After building a popularity model, we will now build a collaborative filtering model. Let’s train the item similarity model and make top 5 recommendations for the first 5 users.

In [23]:
#Training the model
item_sim_model = turicreate.item_similarity_recommender.create(train_data, user_id='user_id', item_id='movie_id', target='rating', similarity_type='cosine')

#Making recommendations
item_sim_recomm = item_sim_model.recommend(users=[1,2,3,4,5],k=5)
item_sim_recomm.print_rows(num_rows=25)

+---------+----------+----------------+------+
| user_id | movie_id |     score      | rank |
+---------+----------+----------------+------+
|    1    |   423    | 0.988265819449 |  1   |
|    1    |   202    | 0.943725551813 |  2   |
|    1    |   655    | 0.814618690096 |  3   |
|    1    |   403    | 0.765623665038 |  4   |
|    1    |   568    | 0.755921561527 |  5   |
|    2    |    50    | 1.12562584877  |  1   |
|    2    |   181    | 1.06517731685  |  2   |
|    2    |    7     | 1.01965153676  |  3   |
|    2    |   121    | 0.941627963231 |  4   |
|    2    |    9     | 0.851821605976 |  5   |
|    3    |   313    | 0.635376662016 |  1   |
|    3    |   328    | 0.603288030083 |  2   |
|    3    |   315    | 0.542258712378 |  3   |
|    3    |   331    | 0.535507185893 |  4   |
|    3    |   332    | 0.531669611281 |  5   |
|    4    |    50    | 1.13114770821  |  1   |
|    4    |   288    | 1.04871511459  |  2   |
|    4    |   181    | 0.950599938631 |  3   |
|    4    |  

Here we can see that the recommendations (movie_id) are different for each user. So personalization exists, i.e. for different users we have a different set of recommendations.

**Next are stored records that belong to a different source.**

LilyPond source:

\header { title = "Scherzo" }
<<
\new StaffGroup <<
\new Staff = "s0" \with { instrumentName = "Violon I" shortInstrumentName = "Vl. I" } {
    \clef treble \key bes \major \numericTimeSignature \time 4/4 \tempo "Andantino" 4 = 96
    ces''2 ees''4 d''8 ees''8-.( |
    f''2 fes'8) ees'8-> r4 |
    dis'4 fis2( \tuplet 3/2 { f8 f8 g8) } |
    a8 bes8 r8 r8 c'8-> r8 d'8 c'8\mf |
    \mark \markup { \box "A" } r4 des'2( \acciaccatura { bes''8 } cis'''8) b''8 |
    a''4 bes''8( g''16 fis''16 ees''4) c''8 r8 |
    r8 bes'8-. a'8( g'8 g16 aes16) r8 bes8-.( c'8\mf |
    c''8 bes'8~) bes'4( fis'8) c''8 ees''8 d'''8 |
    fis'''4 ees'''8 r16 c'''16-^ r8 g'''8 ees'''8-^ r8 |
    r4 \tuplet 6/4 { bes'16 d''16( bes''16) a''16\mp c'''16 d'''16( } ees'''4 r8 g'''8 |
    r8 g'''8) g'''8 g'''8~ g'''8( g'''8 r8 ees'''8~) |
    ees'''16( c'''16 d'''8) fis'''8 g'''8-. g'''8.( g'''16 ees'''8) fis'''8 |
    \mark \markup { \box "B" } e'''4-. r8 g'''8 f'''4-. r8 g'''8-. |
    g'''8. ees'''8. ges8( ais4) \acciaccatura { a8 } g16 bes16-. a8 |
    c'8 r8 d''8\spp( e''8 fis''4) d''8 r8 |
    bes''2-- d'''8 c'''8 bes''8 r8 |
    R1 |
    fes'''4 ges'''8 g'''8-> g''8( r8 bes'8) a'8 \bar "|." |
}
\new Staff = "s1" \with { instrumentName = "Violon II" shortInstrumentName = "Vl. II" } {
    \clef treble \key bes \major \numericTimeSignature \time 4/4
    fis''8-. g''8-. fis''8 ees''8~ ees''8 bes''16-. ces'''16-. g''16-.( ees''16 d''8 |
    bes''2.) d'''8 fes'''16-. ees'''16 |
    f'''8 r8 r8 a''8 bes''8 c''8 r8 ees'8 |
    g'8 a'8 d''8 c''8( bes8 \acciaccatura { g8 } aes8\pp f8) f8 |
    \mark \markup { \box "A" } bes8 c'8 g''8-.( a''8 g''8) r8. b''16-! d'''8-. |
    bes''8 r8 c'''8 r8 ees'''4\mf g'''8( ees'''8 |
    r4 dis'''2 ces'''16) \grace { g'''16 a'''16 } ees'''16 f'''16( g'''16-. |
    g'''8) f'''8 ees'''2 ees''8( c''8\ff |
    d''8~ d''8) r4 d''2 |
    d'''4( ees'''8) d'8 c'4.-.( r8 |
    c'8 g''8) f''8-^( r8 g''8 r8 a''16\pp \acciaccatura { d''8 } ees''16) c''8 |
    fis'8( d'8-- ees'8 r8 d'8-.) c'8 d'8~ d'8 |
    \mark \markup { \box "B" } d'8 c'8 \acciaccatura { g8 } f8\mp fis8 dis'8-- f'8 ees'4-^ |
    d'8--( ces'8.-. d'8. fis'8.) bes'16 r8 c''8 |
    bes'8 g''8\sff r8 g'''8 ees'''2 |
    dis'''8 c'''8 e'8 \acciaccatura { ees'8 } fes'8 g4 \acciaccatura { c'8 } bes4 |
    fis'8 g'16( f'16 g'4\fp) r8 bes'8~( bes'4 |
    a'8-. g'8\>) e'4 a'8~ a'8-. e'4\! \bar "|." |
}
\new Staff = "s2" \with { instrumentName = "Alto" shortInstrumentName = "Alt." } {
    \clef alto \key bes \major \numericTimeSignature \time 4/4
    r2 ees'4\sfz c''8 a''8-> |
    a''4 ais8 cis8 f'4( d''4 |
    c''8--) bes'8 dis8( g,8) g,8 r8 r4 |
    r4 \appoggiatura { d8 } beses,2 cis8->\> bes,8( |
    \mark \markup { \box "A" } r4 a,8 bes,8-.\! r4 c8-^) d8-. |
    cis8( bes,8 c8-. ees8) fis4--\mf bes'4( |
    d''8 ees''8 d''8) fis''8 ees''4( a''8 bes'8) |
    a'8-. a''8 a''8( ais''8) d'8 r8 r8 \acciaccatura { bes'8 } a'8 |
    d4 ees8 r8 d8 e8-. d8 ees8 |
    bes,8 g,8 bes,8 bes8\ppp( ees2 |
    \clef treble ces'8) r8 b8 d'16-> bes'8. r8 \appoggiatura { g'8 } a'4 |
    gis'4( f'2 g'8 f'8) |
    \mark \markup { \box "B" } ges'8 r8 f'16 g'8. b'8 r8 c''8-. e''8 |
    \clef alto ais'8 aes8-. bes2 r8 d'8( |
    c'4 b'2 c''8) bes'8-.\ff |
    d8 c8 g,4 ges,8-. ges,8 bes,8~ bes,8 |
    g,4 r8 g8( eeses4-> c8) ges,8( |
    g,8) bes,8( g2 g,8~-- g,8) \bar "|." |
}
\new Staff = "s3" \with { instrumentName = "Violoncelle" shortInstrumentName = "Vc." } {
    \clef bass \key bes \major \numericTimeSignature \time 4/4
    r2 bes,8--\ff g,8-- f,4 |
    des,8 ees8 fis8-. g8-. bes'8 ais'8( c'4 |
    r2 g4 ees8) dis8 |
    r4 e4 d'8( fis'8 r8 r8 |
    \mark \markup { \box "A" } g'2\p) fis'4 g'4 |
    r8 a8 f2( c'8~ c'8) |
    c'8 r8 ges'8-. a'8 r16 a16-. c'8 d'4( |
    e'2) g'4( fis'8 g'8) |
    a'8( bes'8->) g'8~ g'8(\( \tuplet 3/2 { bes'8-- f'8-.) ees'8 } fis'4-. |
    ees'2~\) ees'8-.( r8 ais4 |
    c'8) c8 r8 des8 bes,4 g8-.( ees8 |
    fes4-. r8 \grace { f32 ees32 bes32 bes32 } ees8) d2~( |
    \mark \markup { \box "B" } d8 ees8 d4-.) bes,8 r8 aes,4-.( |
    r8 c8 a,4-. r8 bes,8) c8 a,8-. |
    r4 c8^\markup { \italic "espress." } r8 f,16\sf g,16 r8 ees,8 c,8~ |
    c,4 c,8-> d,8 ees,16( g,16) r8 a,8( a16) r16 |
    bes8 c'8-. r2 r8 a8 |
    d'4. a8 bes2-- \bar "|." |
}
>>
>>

In this model, we do not have the ratings for each movie given by each user. We must find a way to predict all these missing ratings. For that, we have to find a set of features which can define how a user rates the movies. These are called latent features. We need to find a way to extract the most important latent features from the the existing features. Matrix factorization, covered in the next section, is one such technique which uses the lower dimension dense matrix and helps in extracting the important latent features.